Interrogée le 26 octobre 2005 par la radio Rfm, une diplomate taïwanaise en poste à Dakar, a qualifié cette rupture diplomatique de « grave« , alors que les échanges ont débuté en 1995, lors de la reconnaissance de Taïwan par Abdou Diouf, président du Sénégal de 1981 à 2000.

Suite à la réception de la lettre d’Abdoulaye Wade, les autorités taïwanaises ont émis des protestations, reprochant au président sénégalais d’avoir renoncé « à l’amitié et à la justice« . Michel Lu, porte-parole du ministère taïwanais des affaires étrangères, a accusé la Chine « de s’efforcer une fois de plus de réduire l’espace d’expression de l’île sur la scène internationale ».

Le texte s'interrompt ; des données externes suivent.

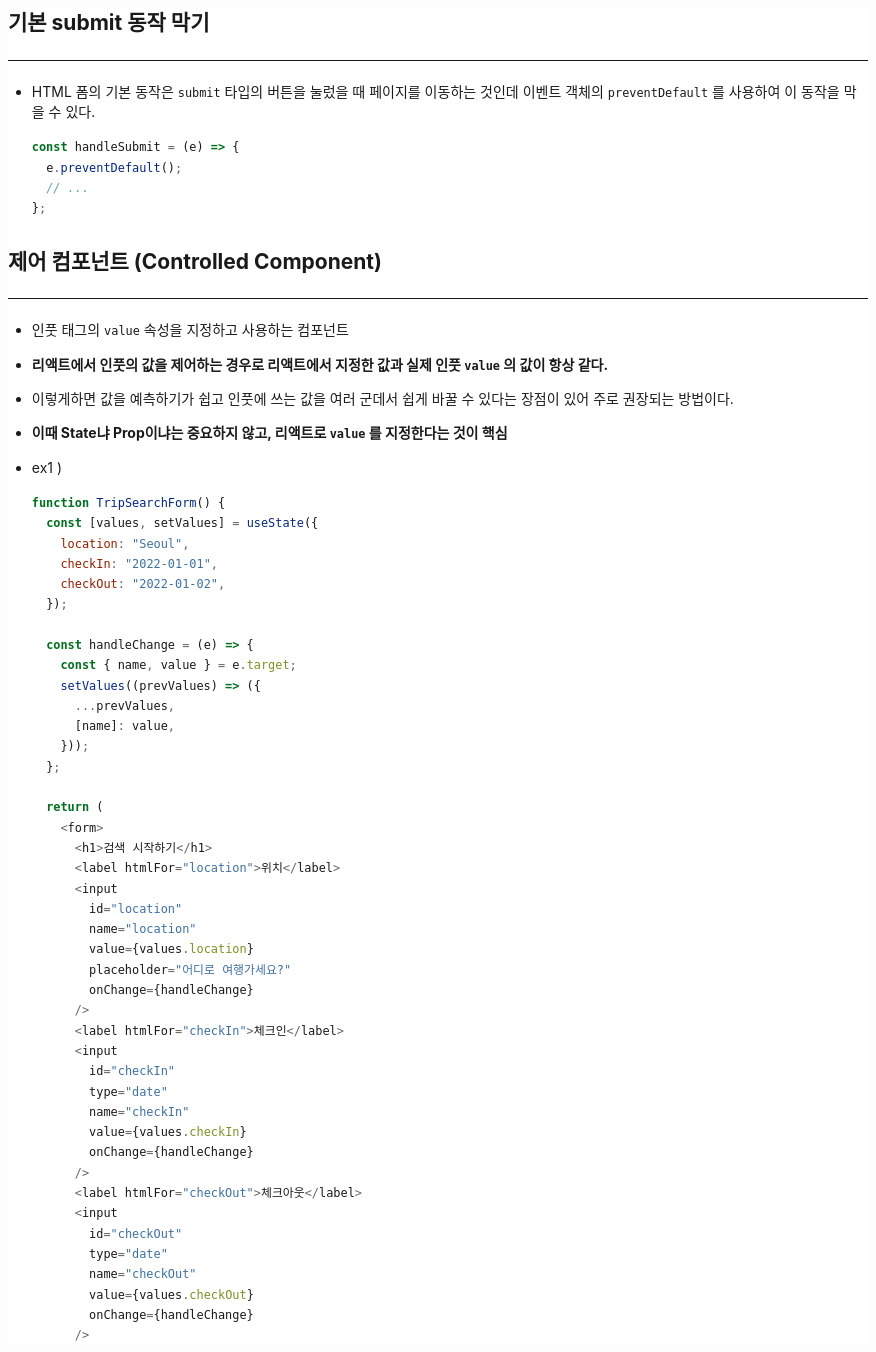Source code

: ## 기본 submit 동작 막기<hr>

- HTML 폼의 기본 동작은 `submit` 타입의 버튼을 눌렀을 때 페이지를 이동하는 것인데 이벤트 객체의 `preventDefault` 를 사용하여 이 동작을 막을 수 있다.
  ```js
  const handleSubmit = (e) => {
    e.preventDefault();
    // ...
  };
  ```

## 제어 컴포넌트 (Controlled Component) <hr>

- 인풋 태그의 `value` 속성을 지정하고 사용하는 컴포넌트

- **리액트에서 인풋의 값을 제어하는 경우로 리액트에서 지정한 값과 실제 인풋 `value` 의 값이 항상 같다.**

- 이렇게하면 값을 예측하기가 쉽고 인풋에 쓰는 값을 여러 군데서 쉽게 바꿀 수 있다는 장점이 있어 주로 권장되는 방법이다.

- **이때 State냐 Prop이냐는 중요하지 않고, 리액트로 `value` 를 지정한다는 것이 핵심**

- ex1 )

  ```js
  function TripSearchForm() {
    const [values, setValues] = useState({
      location: "Seoul",
      checkIn: "2022-01-01",
      checkOut: "2022-01-02",
    });

    const handleChange = (e) => {
      const { name, value } = e.target;
      setValues((prevValues) => ({
        ...prevValues,
        [name]: value,
      }));
    };

    return (
      <form>
        <h1>검색 시작하기</h1>
        <label htmlFor="location">위치</label>
        <input
          id="location"
          name="location"
          value={values.location}
          placeholder="어디로 여행가세요?"
          onChange={handleChange}
        />
        <label htmlFor="checkIn">체크인</label>
        <input
          id="checkIn"
          type="date"
          name="checkIn"
          value={values.checkIn}
          onChange={handleChange}
        />
        <label htmlFor="checkOut">체크아웃</label>
        <input
          id="checkOut"
          type="date"
          name="checkOut"
          value={values.checkOut}
          onChange={handleChange}
        />
  ```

Ce dernier a indiqué que son pays continuerait néanmoins de mettre en œuvre une diplomatie « pragmatique, ajoutant que « pour maintenir la dignité nationale, la souveraineté et le bien-être de notre population, nous avons décidé de rompre sur le plan diplomatique avec le Sénégal et de mettre fin à tous nos projets d’assistance dans ce pays ». 

Cette annonce arrive alors que l’ambassadeur de Taiwan au Sénégal, Hun-cheh Huang venait de remettre (avril 2005) au ministre de la santé et de la prévention médicale, Issa Mbaye Samb, un chèque de 25 millions de francs CFA destiné à soutenir « l’effort de guerre contre l’épidémie de choléra qui frappe le Sénégal depuis quelques mois ».

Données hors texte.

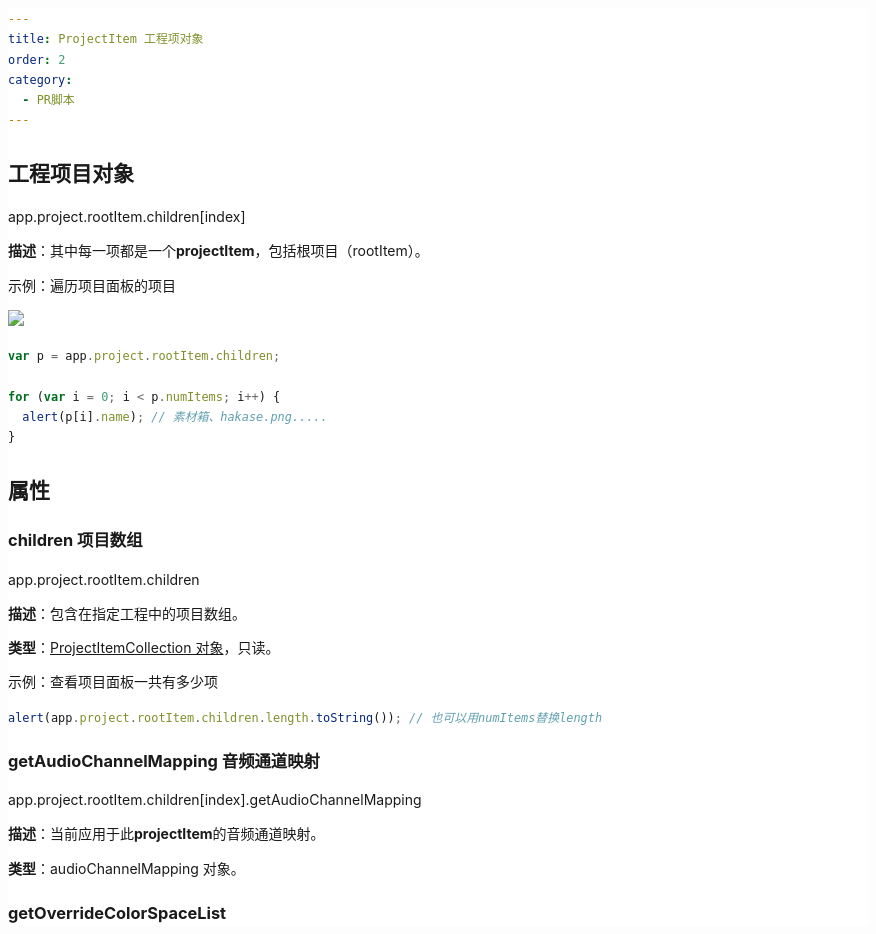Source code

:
 ```yaml
---
title: ProjectItem 工程项对象
order: 2
category:
  - PR脚本
---
```


## 工程项目对象

app.project.rootItem.children[index]

**描述**：其中每一项都是一个**projectItem**，包括根项目（rootItem）。

示例：遍历项目面板的项目

![](https://cdn.yuelili.com/20211027235014.png)

```javascript
var p = app.project.rootItem.children;

for (var i = 0; i < p.numItems; i++) {
  alert(p[i].name); // 素材箱、hakase.png.....
}
```



## 属性

### children 项目数组

app.project.rootItem.children

**描述**：包含在指定工程中的项目数组。

**类型**：[ProjectItemCollection 对象](https://ppro-scripting.docsforadobe.dev/collection/projectitemcollection.html#projectitemcollection)，只读。

示例：查看项目面板一共有多少项

```javascript
alert(app.project.rootItem.children.length.toString()); // 也可以用numItems替换length
```

### getAudioChannelMapping 音频通道映射

app.project.rootItem.children[index].getAudioChannelMapping

**描述**：当前应用于此**projectItem**的音频通道映射。

**类型**：audioChannelMapping 对象。

### getOverrideColorSpaceList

Et au début du mois d’octobre 2005, le ministre de l’Information du Sénégal, Bakar Dia, a signé avec son homologue taïwanais, Pasuya Yao, un accord inaugurant une coopération étroite dans les échanges de nouvelles entre Taiwan et le Sénégal.

Plus proche de Beijing

Les présidents Abdoulaye Wade et Hu Jintao, le 13 février 2009
Les présidents Abdoulaye Wade et Hu Jintao, le 13 février 2009

Désormais, « le gouvernement de la République du Sénégal reconnaît qu’il n’y a qu’une Chine dans le monde, que le  gouvernement de la République populaire de Chine est l’unique gouvernement légal représentant toute la Chine et que Taiwan fait partie intégrante du territoire chinois« , selon l’article 3 de l’accord signé entre Beijing et Dakar.

Dès la signature de cet accord, les institutions chinoises ont de nouveau ouvert leurs portes. En effet, la Chine est présente au Sénégal depuis décembre 1971, année d’installation des relations bilatérales. De la création d’entreprise conjointe, l’envoie de crédits sans intérêt pour la construction d’infrastructure dont le stade de l’Amitié à Dakar, l’envoi d’équipes médicales, à la promotion de la riziculture et l’installation de centres culturels,.

Entre 1995 et 2005, les deux pays conservent des rapports diplomatiques et économiques, vis les entreprises privées et publics. le retour des relations sino-sénégalaises sont plus politiques qu’économiques. Dakar possède une forte position diplomatique à l’ONU, à l’Union Africaine, à la CEDEAO (Communauté économique des États de l’Afrique de l’Ouest), et au NEPAD (Nouveau partenariat pour le développement de l’Afrique).

Le poids diplomatique d’Abdoulaye Wade est primordiale pour Beijing qui attend compter sur le vote d’Abdoulaye Wade pour pouvoir peser auprès de la communauté internationale. De son côté, le Sénégal tente de se détacher de l’Occident. La Chine lui permet une certaine marge de manœuvre, notamment en faisant jouer la concurrence entre les entreprises chinoises et occidentales.

D’autant plus que la Chine rénove et construit de nombreuses infrastructures. Récemment les deux pays ont signé des accord pour la construction de l’autoroute reliant l’Aéroport international Blaise-Diagne (AIBD) aux villes de Mbour et de Thiès et la réhabilitation de la ligne ferroviaire Dakar-Kidira. Les échanges entre Taipei et Dakar sont bien loin.